Within the records below is a range that opens at the line with "47: (897, 31, 14.17)" and closes at the line with "63: (512, 558, 2.05)". Return that range word for word, both ends included, and only that range.

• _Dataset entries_
※ ※ ※
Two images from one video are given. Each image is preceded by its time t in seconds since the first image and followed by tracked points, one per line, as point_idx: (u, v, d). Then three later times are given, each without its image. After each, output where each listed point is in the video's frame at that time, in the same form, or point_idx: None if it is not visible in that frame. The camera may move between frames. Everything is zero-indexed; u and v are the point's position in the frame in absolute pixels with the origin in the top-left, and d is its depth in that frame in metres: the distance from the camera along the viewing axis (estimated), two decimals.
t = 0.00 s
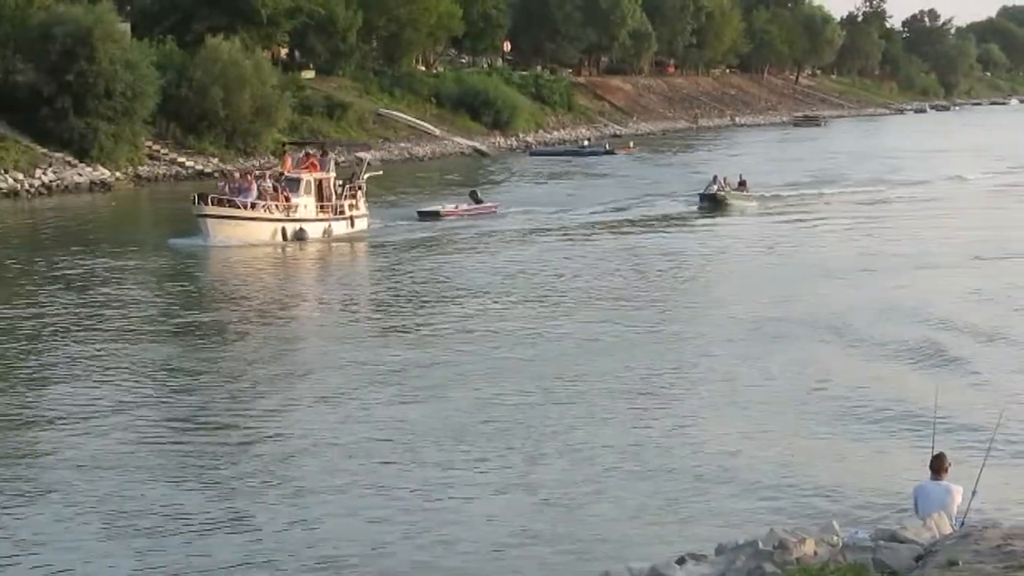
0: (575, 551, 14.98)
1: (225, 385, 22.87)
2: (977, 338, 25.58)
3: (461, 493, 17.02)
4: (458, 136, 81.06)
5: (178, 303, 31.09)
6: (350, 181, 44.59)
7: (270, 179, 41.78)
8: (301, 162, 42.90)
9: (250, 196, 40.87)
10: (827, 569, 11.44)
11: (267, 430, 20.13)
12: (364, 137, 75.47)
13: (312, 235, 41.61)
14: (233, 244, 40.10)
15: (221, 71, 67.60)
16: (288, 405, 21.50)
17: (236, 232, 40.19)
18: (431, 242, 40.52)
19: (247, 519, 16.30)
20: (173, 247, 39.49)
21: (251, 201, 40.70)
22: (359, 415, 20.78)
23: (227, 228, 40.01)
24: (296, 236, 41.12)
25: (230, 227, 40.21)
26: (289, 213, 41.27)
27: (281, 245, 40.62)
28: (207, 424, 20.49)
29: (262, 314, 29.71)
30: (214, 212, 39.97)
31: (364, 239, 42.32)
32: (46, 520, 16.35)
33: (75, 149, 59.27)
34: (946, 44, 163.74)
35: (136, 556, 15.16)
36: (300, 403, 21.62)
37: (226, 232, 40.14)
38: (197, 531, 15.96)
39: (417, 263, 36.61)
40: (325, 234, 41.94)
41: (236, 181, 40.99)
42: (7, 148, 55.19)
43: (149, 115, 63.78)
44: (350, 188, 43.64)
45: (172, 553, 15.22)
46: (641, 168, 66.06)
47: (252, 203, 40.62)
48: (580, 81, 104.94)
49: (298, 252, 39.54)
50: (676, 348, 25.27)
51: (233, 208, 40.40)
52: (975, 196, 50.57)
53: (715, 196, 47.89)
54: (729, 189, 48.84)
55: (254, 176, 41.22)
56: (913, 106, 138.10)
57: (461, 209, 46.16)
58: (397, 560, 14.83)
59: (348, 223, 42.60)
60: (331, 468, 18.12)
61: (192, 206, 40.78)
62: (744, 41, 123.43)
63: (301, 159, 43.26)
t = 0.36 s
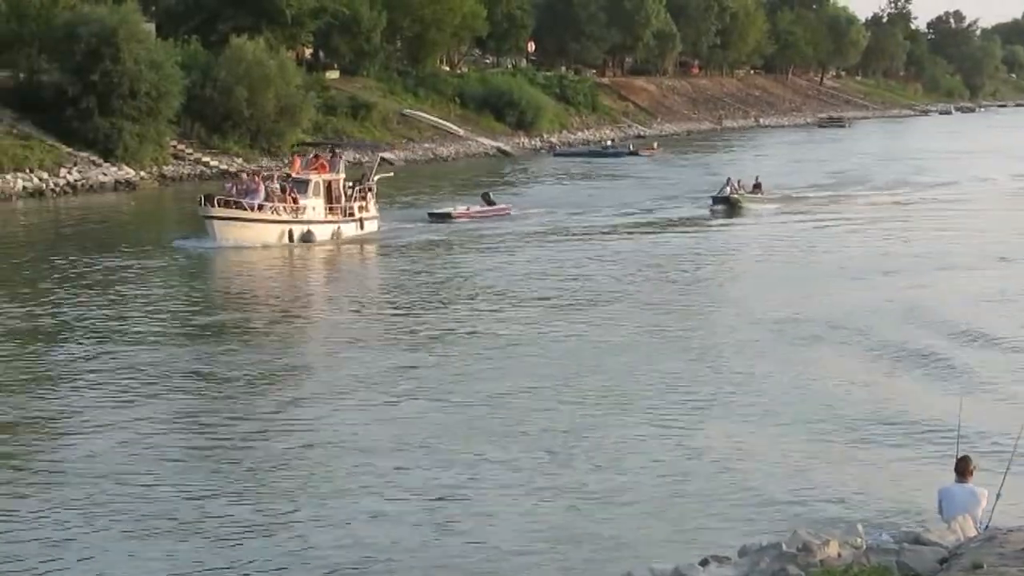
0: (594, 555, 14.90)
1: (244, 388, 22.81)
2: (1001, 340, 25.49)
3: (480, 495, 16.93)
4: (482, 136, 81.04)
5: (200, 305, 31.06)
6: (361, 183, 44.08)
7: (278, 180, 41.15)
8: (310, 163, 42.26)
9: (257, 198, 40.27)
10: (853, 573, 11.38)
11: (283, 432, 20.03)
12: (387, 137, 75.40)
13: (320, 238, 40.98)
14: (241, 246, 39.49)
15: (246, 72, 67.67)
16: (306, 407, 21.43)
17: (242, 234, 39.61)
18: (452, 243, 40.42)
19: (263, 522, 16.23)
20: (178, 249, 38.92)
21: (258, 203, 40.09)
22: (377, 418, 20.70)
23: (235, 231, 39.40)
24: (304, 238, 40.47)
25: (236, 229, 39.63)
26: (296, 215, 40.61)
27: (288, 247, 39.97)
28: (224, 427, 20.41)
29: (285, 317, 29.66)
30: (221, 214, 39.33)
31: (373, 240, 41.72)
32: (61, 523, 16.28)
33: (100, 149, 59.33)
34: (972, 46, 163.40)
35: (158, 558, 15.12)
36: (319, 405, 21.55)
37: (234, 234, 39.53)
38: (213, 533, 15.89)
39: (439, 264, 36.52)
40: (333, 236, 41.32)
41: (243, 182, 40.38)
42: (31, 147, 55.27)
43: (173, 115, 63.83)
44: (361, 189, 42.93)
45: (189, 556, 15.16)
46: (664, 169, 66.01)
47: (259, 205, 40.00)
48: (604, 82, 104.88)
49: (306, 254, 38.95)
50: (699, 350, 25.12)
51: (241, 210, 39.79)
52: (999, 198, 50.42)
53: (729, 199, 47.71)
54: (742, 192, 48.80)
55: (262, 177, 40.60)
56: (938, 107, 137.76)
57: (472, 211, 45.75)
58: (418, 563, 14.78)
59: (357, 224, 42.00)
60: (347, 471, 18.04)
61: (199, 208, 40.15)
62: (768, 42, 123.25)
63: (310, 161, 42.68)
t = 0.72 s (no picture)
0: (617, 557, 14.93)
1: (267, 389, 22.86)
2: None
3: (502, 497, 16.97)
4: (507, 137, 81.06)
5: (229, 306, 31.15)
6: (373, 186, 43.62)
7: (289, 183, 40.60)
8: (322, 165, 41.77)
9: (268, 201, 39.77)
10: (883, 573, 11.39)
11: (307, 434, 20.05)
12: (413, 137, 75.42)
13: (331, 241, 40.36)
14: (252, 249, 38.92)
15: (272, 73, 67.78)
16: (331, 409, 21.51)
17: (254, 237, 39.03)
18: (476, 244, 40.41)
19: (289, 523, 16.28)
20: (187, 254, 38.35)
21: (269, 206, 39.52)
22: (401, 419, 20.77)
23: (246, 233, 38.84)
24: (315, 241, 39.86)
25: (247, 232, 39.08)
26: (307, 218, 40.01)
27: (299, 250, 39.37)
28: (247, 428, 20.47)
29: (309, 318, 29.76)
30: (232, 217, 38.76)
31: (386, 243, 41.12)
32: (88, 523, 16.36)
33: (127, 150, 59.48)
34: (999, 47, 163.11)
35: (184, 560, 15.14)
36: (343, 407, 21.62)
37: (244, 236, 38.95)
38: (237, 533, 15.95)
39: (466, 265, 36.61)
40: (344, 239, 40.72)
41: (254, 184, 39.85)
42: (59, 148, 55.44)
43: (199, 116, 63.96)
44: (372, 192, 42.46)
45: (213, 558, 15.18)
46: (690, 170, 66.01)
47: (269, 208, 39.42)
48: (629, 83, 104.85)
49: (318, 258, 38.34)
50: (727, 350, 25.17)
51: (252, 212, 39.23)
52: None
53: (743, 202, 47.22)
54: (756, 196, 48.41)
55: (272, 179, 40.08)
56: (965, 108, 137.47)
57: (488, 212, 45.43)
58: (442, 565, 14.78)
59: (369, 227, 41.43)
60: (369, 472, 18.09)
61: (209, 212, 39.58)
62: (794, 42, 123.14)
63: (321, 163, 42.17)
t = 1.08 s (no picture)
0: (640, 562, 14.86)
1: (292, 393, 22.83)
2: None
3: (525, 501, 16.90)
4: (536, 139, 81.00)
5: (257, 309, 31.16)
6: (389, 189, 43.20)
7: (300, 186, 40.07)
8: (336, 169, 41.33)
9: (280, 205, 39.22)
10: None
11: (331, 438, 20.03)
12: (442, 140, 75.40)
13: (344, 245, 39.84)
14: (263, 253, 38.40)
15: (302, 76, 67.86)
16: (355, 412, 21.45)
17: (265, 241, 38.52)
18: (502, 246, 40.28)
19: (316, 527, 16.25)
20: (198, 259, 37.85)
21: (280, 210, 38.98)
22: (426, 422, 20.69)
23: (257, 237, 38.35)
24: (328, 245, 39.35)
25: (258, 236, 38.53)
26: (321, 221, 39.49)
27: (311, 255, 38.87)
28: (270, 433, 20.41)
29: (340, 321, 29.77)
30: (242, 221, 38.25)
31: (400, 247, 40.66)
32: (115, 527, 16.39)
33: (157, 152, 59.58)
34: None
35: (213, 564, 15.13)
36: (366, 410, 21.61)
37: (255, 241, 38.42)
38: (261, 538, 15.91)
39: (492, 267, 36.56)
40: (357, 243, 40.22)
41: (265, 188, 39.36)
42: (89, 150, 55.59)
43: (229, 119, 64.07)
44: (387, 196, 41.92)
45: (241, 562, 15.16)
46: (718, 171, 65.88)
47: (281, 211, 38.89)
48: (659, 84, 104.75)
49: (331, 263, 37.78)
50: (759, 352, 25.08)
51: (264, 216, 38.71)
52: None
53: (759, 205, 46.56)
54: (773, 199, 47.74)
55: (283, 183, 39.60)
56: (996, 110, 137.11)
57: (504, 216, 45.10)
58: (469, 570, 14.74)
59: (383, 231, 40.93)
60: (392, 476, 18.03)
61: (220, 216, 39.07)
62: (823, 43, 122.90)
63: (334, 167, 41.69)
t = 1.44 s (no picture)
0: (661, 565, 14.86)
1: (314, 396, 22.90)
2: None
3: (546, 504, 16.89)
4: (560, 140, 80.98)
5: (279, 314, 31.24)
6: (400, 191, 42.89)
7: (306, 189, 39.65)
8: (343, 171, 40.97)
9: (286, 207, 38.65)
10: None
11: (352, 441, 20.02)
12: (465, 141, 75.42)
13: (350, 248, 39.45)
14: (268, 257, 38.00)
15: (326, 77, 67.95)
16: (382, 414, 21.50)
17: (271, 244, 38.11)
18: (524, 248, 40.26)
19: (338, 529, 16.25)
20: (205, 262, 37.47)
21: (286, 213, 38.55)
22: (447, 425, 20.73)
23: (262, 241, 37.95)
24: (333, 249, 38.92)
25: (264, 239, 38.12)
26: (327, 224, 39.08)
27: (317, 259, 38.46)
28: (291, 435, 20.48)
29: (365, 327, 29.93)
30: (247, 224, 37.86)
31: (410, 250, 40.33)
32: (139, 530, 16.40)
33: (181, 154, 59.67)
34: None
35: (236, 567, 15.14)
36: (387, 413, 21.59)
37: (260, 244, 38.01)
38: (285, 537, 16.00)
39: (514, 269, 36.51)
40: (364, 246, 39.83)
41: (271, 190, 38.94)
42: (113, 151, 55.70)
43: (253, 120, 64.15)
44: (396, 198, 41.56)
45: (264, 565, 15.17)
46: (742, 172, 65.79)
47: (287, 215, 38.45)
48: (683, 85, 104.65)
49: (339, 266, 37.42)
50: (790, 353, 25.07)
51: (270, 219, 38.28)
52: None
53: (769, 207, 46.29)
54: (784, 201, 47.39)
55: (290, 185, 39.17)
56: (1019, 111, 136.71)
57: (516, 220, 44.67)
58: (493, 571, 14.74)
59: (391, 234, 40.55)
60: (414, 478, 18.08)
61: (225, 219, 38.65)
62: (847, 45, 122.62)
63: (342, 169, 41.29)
※ ※ ※
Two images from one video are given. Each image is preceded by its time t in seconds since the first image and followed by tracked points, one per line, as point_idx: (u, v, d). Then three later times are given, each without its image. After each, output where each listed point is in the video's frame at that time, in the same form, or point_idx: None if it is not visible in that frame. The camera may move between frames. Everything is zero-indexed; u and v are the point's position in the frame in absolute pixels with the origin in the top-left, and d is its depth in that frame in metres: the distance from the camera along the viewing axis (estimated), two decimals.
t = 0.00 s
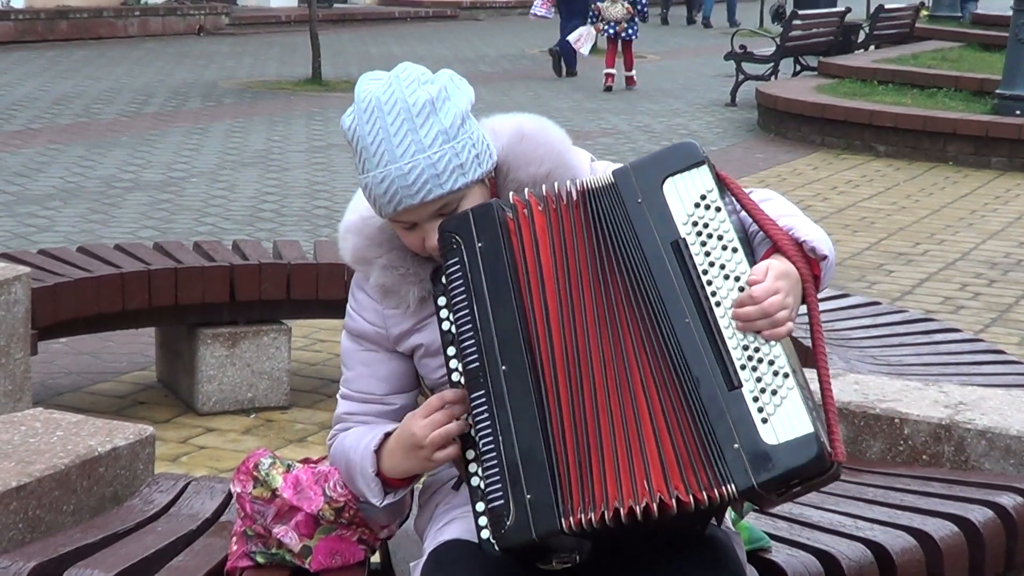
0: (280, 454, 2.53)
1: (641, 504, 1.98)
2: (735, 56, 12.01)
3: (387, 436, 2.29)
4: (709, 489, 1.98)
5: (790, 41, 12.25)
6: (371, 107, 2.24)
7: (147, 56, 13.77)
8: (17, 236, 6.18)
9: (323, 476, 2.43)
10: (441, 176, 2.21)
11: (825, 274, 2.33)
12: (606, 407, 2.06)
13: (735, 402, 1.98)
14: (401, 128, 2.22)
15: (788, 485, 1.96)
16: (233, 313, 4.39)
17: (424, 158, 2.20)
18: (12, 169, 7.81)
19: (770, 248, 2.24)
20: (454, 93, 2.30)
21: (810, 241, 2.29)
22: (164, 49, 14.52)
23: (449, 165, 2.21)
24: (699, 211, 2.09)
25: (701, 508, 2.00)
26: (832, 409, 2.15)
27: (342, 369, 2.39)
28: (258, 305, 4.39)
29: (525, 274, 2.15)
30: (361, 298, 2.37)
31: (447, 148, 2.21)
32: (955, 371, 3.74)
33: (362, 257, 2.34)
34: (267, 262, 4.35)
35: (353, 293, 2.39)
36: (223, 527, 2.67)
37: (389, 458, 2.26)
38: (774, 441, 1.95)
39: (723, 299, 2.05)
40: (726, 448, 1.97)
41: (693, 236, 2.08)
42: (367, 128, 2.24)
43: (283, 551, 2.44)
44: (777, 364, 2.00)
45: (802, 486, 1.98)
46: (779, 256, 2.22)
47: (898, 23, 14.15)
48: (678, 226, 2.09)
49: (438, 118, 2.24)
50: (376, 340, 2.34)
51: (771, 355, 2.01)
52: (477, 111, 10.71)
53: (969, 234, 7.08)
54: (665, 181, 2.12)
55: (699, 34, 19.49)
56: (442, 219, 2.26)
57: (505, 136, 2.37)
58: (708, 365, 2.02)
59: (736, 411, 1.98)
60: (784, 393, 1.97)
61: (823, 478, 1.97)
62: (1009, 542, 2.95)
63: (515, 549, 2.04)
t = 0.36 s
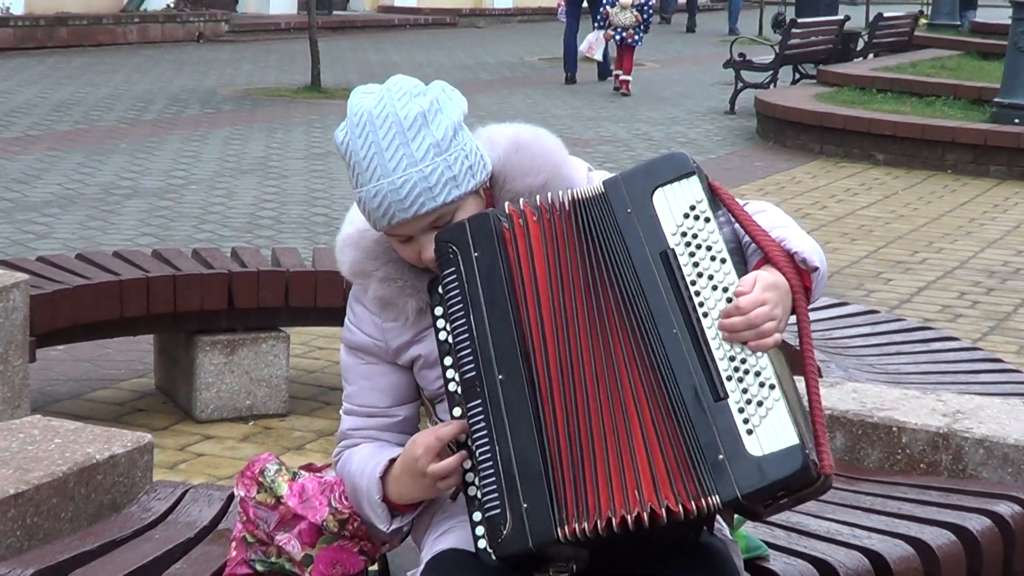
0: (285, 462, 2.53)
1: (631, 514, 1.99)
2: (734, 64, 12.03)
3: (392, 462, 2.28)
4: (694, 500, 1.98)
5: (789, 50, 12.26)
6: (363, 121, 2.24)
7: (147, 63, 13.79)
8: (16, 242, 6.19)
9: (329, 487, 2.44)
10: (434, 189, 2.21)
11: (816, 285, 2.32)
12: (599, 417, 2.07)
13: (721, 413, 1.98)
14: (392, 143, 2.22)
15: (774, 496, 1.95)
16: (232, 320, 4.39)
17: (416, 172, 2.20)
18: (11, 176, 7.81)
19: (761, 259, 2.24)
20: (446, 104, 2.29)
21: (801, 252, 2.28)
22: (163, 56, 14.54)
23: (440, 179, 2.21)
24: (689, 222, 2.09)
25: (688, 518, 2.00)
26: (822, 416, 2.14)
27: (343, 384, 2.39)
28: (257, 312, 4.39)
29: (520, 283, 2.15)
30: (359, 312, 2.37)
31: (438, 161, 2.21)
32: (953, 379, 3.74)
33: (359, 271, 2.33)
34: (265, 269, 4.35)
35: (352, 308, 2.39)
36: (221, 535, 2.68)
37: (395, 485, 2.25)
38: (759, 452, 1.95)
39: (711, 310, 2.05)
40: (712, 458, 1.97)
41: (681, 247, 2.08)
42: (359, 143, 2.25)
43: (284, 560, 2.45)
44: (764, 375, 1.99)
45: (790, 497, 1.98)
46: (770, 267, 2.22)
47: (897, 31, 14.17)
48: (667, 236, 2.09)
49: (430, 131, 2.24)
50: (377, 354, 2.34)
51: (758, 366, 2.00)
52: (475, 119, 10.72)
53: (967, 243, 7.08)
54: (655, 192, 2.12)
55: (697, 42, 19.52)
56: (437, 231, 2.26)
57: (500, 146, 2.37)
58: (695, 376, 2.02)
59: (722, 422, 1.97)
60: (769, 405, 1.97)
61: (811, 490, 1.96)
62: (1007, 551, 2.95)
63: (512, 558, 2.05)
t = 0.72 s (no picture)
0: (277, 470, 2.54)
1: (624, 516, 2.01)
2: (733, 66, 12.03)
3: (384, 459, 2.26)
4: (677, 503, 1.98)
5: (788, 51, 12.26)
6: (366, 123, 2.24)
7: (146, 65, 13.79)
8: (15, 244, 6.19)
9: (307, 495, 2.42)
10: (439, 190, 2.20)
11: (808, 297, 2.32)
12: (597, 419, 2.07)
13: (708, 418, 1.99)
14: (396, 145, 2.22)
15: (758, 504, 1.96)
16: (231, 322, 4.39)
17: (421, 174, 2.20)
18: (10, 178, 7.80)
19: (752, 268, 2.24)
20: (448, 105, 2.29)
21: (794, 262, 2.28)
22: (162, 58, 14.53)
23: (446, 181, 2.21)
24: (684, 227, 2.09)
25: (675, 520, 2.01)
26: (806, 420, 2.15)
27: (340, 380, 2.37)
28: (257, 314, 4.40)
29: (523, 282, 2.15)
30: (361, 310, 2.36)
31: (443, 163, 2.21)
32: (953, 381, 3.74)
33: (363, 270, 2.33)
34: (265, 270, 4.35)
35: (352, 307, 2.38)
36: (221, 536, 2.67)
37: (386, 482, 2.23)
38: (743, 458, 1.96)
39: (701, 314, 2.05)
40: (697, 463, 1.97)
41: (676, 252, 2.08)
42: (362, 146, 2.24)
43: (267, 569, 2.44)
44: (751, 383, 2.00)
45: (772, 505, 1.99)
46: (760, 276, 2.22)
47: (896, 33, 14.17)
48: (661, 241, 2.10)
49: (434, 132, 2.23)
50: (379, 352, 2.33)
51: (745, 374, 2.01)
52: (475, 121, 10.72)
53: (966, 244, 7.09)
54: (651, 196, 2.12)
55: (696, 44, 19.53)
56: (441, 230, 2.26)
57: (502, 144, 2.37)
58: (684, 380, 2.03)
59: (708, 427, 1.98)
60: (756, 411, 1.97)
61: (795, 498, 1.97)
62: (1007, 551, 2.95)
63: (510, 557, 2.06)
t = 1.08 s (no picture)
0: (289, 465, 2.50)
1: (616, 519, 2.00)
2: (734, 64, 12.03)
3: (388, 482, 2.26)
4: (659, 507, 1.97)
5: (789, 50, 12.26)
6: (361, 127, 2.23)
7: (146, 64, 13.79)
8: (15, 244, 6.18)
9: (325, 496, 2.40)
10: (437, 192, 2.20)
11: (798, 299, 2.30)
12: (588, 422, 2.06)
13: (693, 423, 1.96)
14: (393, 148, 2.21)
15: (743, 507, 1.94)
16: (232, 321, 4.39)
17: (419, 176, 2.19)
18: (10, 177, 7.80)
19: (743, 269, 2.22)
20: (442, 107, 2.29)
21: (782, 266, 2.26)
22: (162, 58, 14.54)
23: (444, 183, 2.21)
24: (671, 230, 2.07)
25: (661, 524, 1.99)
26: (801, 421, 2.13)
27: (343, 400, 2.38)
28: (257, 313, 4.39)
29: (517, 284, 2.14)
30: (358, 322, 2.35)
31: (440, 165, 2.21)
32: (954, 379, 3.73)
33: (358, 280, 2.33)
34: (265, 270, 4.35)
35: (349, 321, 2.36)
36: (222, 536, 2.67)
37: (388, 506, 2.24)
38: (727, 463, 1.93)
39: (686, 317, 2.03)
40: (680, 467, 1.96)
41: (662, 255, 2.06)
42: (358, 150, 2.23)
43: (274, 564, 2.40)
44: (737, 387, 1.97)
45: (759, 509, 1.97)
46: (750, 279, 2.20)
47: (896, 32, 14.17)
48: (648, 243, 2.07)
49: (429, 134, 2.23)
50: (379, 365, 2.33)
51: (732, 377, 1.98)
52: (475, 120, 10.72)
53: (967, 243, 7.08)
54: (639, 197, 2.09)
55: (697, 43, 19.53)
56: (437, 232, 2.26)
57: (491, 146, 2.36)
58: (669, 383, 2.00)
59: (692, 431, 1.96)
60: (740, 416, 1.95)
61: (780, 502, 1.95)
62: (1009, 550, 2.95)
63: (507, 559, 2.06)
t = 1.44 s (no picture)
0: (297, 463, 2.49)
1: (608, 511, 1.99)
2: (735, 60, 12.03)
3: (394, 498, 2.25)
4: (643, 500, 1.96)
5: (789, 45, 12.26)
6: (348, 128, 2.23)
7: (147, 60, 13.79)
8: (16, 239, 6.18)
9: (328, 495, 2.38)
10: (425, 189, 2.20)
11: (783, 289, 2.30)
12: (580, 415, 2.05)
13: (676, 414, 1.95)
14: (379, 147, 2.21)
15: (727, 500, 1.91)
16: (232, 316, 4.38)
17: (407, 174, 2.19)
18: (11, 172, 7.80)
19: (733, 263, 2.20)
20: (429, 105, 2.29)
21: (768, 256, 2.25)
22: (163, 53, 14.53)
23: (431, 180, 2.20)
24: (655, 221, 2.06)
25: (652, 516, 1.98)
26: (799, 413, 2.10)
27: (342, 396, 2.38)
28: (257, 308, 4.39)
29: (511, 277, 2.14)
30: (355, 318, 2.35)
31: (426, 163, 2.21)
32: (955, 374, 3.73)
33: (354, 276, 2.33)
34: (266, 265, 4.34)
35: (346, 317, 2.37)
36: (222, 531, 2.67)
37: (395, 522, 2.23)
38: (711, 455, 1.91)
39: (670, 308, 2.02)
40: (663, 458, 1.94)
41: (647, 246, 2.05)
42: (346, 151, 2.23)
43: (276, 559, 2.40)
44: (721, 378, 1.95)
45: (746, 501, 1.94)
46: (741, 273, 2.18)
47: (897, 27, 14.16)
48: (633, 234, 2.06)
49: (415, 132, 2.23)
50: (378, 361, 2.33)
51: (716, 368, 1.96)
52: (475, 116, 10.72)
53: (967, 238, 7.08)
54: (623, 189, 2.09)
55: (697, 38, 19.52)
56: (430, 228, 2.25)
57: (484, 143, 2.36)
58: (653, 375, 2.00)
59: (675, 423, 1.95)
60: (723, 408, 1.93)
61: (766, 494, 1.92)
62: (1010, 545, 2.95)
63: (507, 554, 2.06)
※ ※ ※
• _Solved exercise_
47: (897, 31, 14.17)
48: (667, 236, 2.09)
49: (430, 131, 2.24)
50: (377, 354, 2.34)
51: (758, 366, 2.00)
52: (475, 119, 10.72)
53: (967, 243, 7.08)
54: (655, 192, 2.12)
55: (697, 42, 19.52)
56: (437, 231, 2.26)
57: (500, 146, 2.37)
58: (695, 376, 2.02)
59: (722, 422, 1.97)
60: (769, 405, 1.97)
61: (811, 490, 1.96)
62: (1007, 551, 2.95)
63: (512, 558, 2.05)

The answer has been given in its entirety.